───── TEXT ─────
To make matters more challenging for people of color, most White leaders have no idea that this is going on inside the heads of many of their colleagues of color. As a result, the organizations’ interventions to address common issues like higher turnover among employees of color don’t address the root causes. The example I use is that organizations often set up a mentor program, matching people to have lunch once a quarter with a more experienced colleague. But the challenges I’m talking about can’t be addressed via a quarterly meeting with someone who doesn’t understand the challenges you’re dealing with. They require us to move from a mentoring model to a more proximate, hands-on, higher-frequency, higher-accountability coaching model.
That way, you can provide coaching right away to help, say, the African American woman who goes back to her office after a meeting to figure out how to deal with a common problem like a White guy taking credit for an idea, even though he repeated what she said five minutes earlier. That happens all the time. You need a more proximate, coaching-oriented approach so that she can reach out and talk to somebody in real time who can help her get back on the horse and not let that incident cause her to lose confidence and stop sharing her good ideas in future meetings.
───── AVAILABLE DATA ─────
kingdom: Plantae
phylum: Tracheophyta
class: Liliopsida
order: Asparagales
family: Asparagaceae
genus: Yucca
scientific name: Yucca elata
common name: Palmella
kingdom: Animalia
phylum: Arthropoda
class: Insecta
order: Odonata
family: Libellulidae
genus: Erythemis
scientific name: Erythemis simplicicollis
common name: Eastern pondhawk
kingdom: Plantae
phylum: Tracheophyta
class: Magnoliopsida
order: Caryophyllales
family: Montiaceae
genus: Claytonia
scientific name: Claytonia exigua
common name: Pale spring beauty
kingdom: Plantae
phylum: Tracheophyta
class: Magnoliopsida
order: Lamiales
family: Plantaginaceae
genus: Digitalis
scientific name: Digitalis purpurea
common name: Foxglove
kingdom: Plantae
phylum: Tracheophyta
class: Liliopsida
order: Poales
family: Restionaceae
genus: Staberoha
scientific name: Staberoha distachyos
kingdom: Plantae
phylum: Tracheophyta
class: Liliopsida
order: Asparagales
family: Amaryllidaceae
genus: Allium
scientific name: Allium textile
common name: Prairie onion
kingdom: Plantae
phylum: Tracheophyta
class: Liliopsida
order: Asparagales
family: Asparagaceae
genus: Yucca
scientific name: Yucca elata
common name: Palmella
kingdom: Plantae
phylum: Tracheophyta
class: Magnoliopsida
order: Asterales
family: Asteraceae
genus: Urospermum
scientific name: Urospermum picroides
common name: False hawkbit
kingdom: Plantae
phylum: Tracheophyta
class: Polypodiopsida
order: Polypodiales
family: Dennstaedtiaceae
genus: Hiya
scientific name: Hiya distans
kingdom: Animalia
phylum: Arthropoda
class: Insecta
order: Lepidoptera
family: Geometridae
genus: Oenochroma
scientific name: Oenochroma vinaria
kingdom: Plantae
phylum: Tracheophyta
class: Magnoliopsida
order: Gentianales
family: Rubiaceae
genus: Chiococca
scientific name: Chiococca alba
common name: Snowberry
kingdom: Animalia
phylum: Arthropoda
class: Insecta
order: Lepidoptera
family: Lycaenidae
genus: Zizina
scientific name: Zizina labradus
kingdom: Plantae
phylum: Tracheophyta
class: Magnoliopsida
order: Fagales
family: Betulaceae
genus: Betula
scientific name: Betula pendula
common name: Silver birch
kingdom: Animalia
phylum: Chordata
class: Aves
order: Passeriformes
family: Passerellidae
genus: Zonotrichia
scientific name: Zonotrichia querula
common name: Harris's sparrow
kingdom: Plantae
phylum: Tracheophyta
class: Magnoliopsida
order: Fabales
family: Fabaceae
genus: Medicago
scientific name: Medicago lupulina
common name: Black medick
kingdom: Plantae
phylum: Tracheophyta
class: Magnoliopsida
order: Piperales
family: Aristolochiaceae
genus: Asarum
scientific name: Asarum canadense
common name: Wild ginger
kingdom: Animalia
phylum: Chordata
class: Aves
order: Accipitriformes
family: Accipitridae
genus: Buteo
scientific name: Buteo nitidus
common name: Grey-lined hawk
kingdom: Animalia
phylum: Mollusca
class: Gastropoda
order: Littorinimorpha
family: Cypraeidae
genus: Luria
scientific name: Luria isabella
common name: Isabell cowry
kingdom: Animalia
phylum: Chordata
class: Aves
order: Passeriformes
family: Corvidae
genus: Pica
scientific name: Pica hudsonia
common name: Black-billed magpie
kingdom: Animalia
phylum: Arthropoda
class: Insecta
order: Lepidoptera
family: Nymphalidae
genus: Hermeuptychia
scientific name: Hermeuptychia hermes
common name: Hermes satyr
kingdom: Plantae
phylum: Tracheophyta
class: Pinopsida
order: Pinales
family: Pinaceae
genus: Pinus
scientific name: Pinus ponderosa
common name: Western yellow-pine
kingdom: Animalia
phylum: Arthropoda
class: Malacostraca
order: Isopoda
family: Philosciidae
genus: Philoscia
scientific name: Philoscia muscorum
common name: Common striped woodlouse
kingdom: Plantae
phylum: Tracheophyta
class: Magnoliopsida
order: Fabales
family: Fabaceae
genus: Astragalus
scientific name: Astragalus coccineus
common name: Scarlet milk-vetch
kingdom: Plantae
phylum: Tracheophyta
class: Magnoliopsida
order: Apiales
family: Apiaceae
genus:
─────
The text on supporting colleagues of color says organizations should move from a mentoring model to a coaching model. List each descriptive term it uses for that coaching model.

proximate, hands-on, higher-frequency, higher-accountability